On-Shell Recurrence Relations for One-Loop QCD Amplitudes

TL;DR

This paper develops on-shell recurrence relations for calculating one-loop QCD amplitudes, addressing unique challenges like boundary terms and double poles, and provides explicit formulas for specific gluon configurations.

Contribution

It introduces new on-shell recurrence relations for one-loop QCD amplitudes, extending tree-level methods to loop calculations with novel features and boundary term elimination techniques.

Findings

Derived recurrence relations for all-plus helicity amplitudes.

Provided explicit formulas for n-gluon amplitudes with one negative helicity.

Addressed boundary terms and double poles in non-supersymmetric theories.

Abstract

We present examples of on-shell recurrence relations for determining rational functions appearing in one-loop QCD amplitudes.
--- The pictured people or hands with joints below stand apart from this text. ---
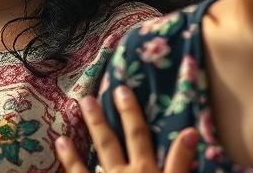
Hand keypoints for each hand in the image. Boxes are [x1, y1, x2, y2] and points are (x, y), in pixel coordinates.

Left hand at [55, 87, 198, 172]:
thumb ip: (181, 163)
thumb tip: (191, 132)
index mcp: (147, 171)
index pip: (139, 136)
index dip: (131, 112)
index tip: (121, 89)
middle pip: (112, 140)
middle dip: (102, 118)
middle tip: (88, 96)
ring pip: (96, 154)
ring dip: (88, 131)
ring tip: (76, 108)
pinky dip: (69, 157)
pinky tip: (61, 141)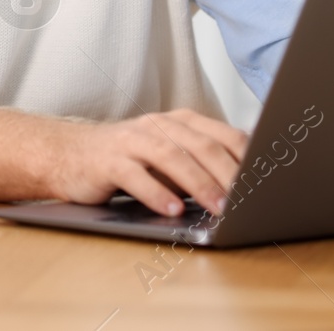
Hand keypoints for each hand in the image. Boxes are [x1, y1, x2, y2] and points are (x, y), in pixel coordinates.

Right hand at [48, 109, 247, 217]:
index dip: (246, 158)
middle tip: (246, 201)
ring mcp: (131, 141)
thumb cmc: (127, 159)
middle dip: (226, 173)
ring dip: (198, 183)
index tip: (266, 182)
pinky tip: (172, 210)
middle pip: (200, 145)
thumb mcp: (168, 156)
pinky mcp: (107, 161)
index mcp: (179, 122)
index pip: (221, 135)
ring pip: (170, 157)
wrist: (68, 154)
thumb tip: (246, 188)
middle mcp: (157, 125)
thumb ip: (201, 163)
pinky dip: (156, 193)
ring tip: (218, 208)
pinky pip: (135, 176)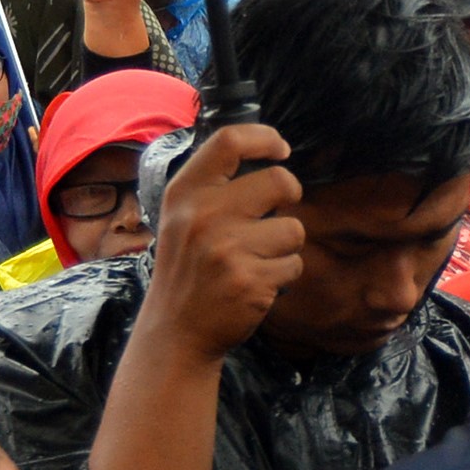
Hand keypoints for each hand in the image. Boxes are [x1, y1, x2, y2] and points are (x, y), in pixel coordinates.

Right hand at [136, 121, 305, 359]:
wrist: (176, 331)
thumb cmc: (187, 268)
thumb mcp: (181, 218)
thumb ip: (214, 187)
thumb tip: (270, 156)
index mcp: (185, 192)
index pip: (229, 141)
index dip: (265, 138)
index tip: (281, 149)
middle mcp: (204, 215)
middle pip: (280, 181)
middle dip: (290, 196)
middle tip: (276, 213)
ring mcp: (227, 249)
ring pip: (293, 228)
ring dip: (285, 245)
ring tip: (256, 259)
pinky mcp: (250, 280)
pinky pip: (293, 264)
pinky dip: (283, 275)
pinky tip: (256, 283)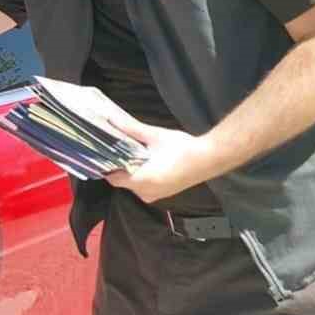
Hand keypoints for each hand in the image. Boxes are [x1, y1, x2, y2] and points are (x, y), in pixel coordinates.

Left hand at [101, 113, 221, 203]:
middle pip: (122, 181)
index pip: (113, 178)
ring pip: (134, 184)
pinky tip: (148, 160)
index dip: (107, 165)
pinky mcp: (165, 193)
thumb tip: (112, 119)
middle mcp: (146, 193)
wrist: (209, 158)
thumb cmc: (182, 148)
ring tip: (134, 152)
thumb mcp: (154, 136)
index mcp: (141, 181)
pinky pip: (146, 186)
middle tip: (119, 148)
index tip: (104, 152)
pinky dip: (143, 175)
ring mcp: (157, 195)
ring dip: (132, 170)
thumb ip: (131, 129)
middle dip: (120, 166)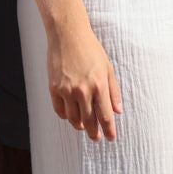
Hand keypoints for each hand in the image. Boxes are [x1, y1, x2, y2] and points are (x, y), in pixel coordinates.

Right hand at [46, 21, 120, 140]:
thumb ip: (113, 91)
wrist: (68, 35)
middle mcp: (83, 90)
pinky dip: (66, 116)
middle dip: (94, 133)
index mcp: (99, 85)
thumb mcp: (108, 68)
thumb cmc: (90, 49)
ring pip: (73, 118)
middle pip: (89, 121)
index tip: (111, 138)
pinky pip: (59, 110)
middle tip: (96, 138)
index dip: (109, 130)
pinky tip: (71, 115)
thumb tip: (118, 111)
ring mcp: (67, 90)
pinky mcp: (54, 88)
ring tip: (84, 127)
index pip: (105, 116)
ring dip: (80, 126)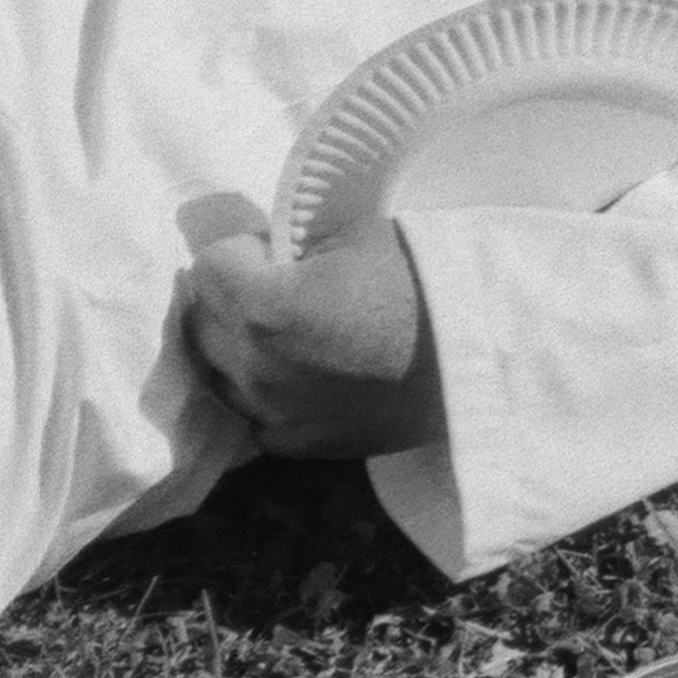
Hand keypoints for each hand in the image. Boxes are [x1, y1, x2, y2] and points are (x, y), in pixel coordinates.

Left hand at [181, 226, 443, 458]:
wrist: (476, 353)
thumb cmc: (422, 279)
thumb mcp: (356, 234)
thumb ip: (291, 242)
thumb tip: (256, 247)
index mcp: (266, 308)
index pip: (206, 266)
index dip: (239, 246)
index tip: (271, 245)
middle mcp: (256, 368)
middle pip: (201, 321)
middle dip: (229, 294)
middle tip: (276, 279)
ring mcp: (272, 414)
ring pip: (217, 371)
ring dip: (238, 344)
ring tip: (289, 326)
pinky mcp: (294, 444)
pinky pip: (250, 410)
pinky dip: (263, 387)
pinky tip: (302, 367)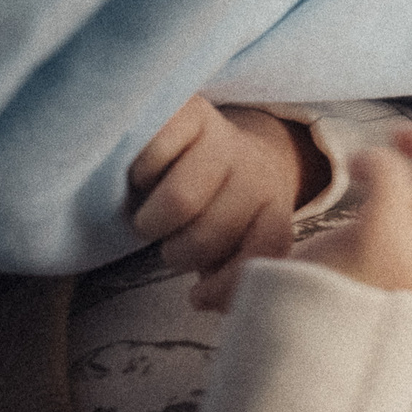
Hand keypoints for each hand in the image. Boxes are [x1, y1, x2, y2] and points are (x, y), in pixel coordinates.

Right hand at [128, 96, 305, 307]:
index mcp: (273, 207)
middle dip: (177, 251)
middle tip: (170, 239)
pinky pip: (153, 157)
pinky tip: (144, 174)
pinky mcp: (189, 110)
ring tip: (152, 213)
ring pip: (179, 202)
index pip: (266, 252)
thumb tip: (203, 300)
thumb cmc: (211, 202)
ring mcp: (224, 138)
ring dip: (151, 221)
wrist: (206, 134)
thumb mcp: (228, 239)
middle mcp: (255, 171)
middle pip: (206, 236)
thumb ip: (225, 272)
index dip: (228, 285)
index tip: (196, 298)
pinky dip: (138, 175)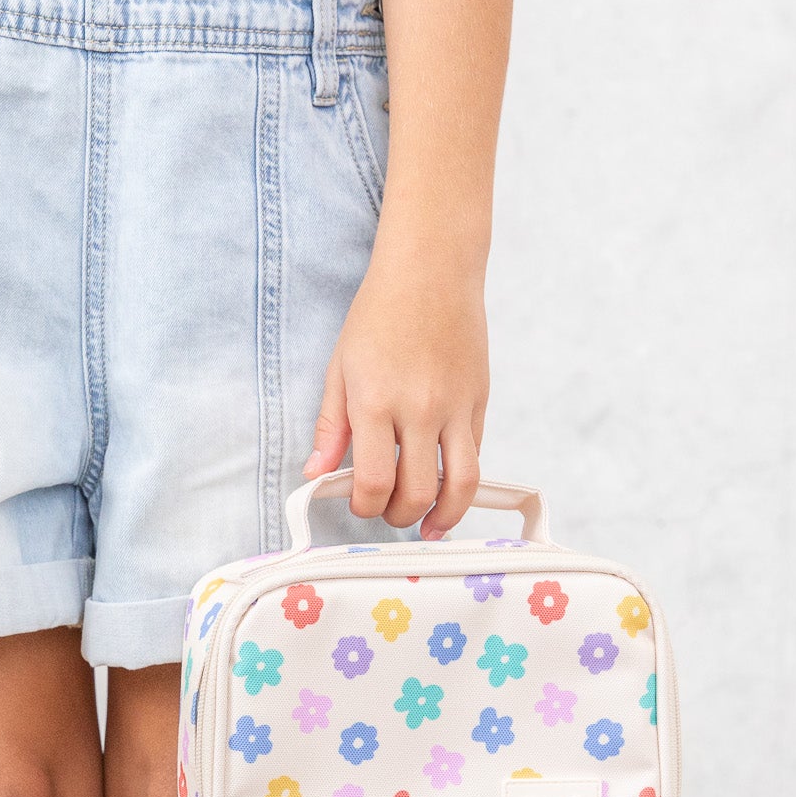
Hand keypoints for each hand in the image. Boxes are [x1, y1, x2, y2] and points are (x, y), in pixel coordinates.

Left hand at [304, 239, 488, 540]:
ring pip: (461, 485)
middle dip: (399, 517)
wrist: (431, 270)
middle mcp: (421, 410)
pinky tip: (444, 484)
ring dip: (444, 516)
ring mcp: (456, 407)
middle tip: (388, 514)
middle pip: (418, 494)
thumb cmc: (379, 314)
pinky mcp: (480, 401)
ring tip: (430, 526)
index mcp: (377, 403)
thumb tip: (315, 474)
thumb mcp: (340, 368)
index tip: (359, 504)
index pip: (375, 483)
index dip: (365, 507)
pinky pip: (474, 455)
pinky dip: (460, 479)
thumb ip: (330, 426)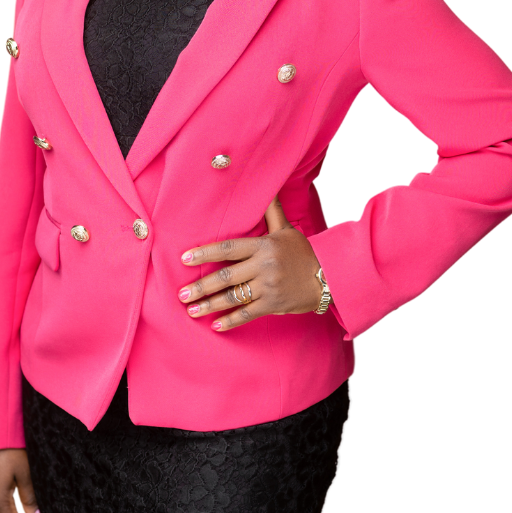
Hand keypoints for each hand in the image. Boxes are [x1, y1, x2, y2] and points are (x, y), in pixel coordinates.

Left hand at [178, 195, 322, 330]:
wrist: (329, 277)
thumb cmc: (304, 252)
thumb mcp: (286, 229)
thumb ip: (272, 212)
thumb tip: (267, 187)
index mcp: (263, 246)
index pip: (228, 248)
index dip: (205, 253)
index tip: (185, 259)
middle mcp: (264, 266)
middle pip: (225, 276)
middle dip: (201, 286)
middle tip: (181, 293)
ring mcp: (268, 287)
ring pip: (233, 297)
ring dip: (209, 305)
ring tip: (190, 310)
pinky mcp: (273, 305)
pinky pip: (247, 314)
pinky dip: (230, 320)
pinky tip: (215, 325)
In particular, we give relations for one-loop QCD amplitudes with all legs of positive helicity, or with one leg of negative helicity and the rest of positive helicity. Our recursion relations are similar to the tree-level ones described by Britto, Cachazo, Feng and Witten. A number of new features arise for loop amplitudes in non-supersymmetric theories like QCD, including boundary terms and double poles. We show how to eliminate the boundary terms, which would interfere with obtaining useful relations. Using the relations we give compact explicit expressions for the n-gluon amplitudes with one negative-helicity gluon, up through n=7.